Soaring lumber prices that have tripled over the past 12 months have caused the price of an average new single-family home to increase by $35,872, according to new analysis by the National Association of Home Builders (NAHB).
Further adding to housing-affordability woes, other building material prices have been steadily rising since 2020 and, like lumber, are in short supply, as well.
“This unprecedented price surge is hurting American home buyers and builders and impeding housing and economic growth,” said NAHB chairman Chuck Fowke, a custom builder from Tampa.
The latest Random Lengths prices as of the week ending on April 23 show the price of framing lumber near $1,200 per thousand board-feet – up nearly 250 percent since last April, when the price was roughly $350 per thousand board-feet.
During this runup, NAHB has been monitoring lumber prices and their effect on the housing market.

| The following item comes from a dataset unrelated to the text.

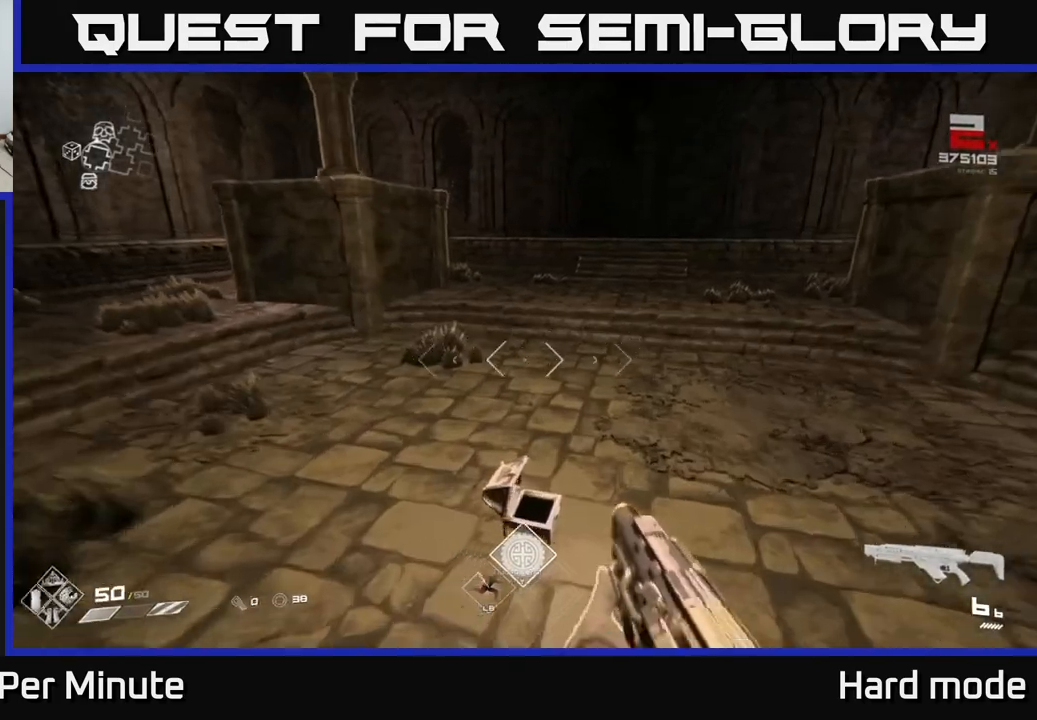
{"buttons": ["L1"], "left_stick": "up", "right_stick": "center", "events": [[250, "right_stick", "up-left"], [350, "right_stick", "center"]]}
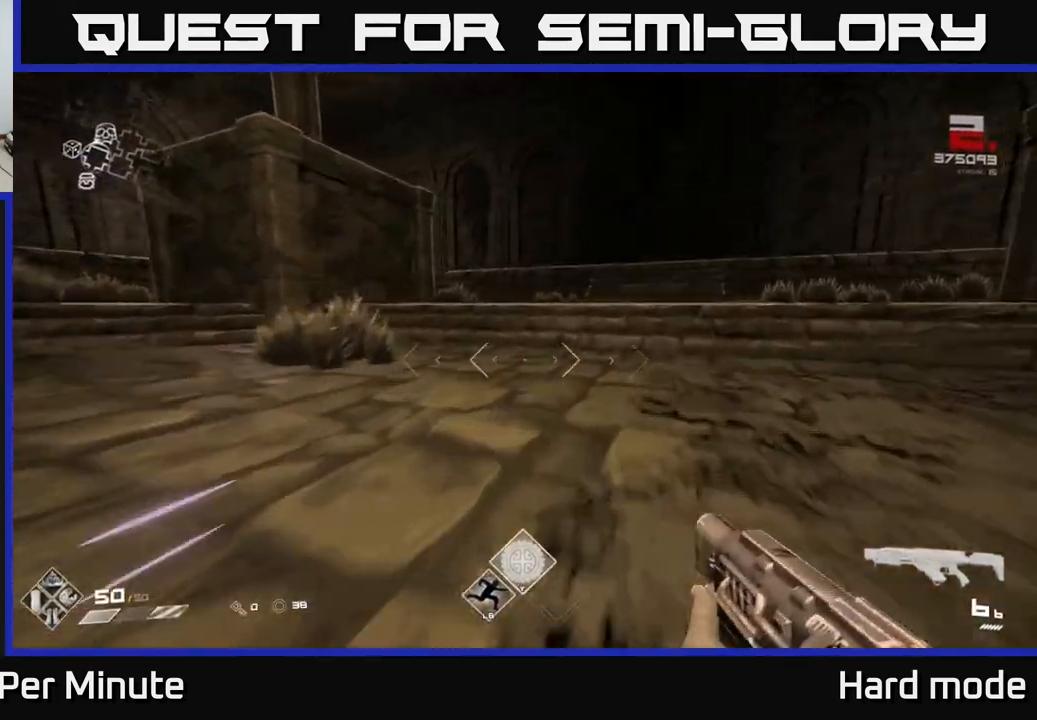
{"buttons": ["L1"], "left_stick": "up-right", "right_stick": "center", "events": [[417, "left_stick", "up-right"]]}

In February 2021, NAHB reported that rising prices had added $24,000 to the price of a new home. Last August, rising prices resulted in the average price of new single-family homes to increase by $16,000.
NAHB calculated these average home-price increases based on the softwood lumber that goes into the average new home, as captured in the Builder Practices Survey conducted by Home Innovation Research Labs. Included is any softwood used in structural framing (including beams, joists, headers, rafters and trusses), sheathing, flooring and underlayment, interior wall and ceiling finishing, cabinets, doors, windows, roofing, siding, soffit and fascia, and exterior features such as garages, porches, decks, railing, fences and landscape walls.
It is not just the home-purchase sector that is feeling a hit from the price hike of lumber.
The spike also has added nearly $13,000 to the market value of an average new multi-family home, which translates into households paying $119 a month more to rent a new apartment.